▶ **EXERCISE REQUIREMENTS**: Within the entries underneath, how many lines include the string "about"? State only the number.

══ EXERCISE INPUT ══

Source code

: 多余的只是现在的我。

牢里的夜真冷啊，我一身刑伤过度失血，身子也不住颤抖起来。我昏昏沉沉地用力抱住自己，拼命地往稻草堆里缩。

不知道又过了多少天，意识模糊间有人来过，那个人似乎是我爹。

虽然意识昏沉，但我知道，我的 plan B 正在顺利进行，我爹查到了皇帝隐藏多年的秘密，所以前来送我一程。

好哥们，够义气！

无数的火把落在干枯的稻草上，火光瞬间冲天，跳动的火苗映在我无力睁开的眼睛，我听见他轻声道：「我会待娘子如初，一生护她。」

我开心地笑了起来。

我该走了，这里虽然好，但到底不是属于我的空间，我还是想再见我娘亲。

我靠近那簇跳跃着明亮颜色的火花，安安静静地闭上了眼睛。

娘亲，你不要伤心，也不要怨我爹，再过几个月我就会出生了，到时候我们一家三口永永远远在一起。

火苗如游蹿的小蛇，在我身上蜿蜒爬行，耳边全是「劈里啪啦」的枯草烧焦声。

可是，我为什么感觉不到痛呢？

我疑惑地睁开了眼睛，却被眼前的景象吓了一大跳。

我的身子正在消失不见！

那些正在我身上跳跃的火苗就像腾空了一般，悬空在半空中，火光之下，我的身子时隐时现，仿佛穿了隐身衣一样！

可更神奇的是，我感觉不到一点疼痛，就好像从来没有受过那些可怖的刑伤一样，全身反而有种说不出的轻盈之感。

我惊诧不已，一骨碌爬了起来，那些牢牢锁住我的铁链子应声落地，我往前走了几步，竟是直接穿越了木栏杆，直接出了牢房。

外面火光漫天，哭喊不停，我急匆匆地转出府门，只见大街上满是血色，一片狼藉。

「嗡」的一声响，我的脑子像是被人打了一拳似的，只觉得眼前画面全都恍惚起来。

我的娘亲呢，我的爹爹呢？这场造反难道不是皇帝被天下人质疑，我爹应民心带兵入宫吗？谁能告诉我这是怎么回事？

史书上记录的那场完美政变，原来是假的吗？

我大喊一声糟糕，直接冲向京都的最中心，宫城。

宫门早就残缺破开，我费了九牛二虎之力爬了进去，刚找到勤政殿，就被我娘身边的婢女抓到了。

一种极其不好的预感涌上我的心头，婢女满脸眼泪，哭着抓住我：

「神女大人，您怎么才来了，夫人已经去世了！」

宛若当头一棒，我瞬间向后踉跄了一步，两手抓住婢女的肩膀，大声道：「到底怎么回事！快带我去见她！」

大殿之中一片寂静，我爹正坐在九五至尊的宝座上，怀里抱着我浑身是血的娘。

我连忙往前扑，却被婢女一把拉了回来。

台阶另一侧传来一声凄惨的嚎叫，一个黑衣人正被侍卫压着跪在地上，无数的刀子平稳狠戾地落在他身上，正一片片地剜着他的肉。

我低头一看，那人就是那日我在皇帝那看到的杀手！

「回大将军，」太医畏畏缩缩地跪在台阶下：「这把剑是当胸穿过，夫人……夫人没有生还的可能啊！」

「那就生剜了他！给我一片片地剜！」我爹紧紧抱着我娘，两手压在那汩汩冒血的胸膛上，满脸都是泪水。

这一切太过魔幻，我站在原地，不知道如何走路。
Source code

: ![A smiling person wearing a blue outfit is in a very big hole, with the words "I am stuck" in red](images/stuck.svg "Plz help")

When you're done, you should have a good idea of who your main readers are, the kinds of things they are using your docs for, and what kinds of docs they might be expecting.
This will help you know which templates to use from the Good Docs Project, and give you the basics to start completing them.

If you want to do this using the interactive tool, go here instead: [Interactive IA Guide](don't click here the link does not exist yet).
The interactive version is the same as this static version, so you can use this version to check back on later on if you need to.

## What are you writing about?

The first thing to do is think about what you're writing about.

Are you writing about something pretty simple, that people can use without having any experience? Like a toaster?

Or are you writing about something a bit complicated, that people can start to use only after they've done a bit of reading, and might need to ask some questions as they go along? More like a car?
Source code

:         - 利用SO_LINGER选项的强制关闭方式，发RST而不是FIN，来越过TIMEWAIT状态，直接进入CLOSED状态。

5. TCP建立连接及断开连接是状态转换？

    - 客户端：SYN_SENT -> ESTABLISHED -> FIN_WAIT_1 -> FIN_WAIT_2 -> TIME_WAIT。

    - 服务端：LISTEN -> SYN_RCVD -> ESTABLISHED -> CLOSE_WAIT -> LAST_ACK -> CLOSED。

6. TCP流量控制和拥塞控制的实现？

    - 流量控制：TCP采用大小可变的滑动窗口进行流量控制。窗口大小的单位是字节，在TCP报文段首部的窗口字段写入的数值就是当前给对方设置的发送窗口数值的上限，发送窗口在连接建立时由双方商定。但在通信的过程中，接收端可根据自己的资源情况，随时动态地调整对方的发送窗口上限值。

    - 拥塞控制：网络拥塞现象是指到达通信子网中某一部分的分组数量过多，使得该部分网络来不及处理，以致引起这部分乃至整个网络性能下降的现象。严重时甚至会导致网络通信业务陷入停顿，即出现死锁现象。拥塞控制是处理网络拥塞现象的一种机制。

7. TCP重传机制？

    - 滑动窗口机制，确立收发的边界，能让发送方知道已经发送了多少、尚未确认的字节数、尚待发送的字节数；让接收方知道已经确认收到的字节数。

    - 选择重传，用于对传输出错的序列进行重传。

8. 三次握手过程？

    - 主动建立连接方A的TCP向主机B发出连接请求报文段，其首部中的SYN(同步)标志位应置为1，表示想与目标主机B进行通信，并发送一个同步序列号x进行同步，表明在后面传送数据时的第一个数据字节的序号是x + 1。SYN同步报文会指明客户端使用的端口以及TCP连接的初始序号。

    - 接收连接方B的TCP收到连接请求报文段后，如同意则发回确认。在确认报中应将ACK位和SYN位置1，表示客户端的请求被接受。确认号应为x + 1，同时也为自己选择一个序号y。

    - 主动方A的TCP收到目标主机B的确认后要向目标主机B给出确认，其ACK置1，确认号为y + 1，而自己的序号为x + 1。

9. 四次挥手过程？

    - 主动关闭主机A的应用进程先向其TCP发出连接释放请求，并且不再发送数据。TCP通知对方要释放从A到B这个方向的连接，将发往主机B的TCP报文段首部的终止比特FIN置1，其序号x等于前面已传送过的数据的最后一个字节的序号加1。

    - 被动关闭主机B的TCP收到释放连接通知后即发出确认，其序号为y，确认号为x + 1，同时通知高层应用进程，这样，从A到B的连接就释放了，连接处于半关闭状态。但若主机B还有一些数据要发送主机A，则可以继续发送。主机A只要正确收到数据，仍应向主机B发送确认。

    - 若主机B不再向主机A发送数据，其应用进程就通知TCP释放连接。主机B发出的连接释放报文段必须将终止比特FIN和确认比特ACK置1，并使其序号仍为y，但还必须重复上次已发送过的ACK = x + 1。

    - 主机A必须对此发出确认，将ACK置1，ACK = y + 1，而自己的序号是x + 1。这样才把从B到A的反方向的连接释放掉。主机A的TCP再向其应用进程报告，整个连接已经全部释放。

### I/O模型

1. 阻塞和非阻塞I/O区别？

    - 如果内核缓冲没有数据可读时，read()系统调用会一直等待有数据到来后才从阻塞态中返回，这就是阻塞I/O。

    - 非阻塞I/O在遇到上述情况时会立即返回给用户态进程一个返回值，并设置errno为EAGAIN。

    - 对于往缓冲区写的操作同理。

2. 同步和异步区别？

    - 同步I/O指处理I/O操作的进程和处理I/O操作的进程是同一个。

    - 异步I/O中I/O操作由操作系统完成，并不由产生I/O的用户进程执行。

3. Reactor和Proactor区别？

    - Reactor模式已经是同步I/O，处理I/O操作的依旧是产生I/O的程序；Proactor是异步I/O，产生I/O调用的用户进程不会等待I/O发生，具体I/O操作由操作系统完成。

═══

▶ **ANSWER TO THE PROBLEM**: 4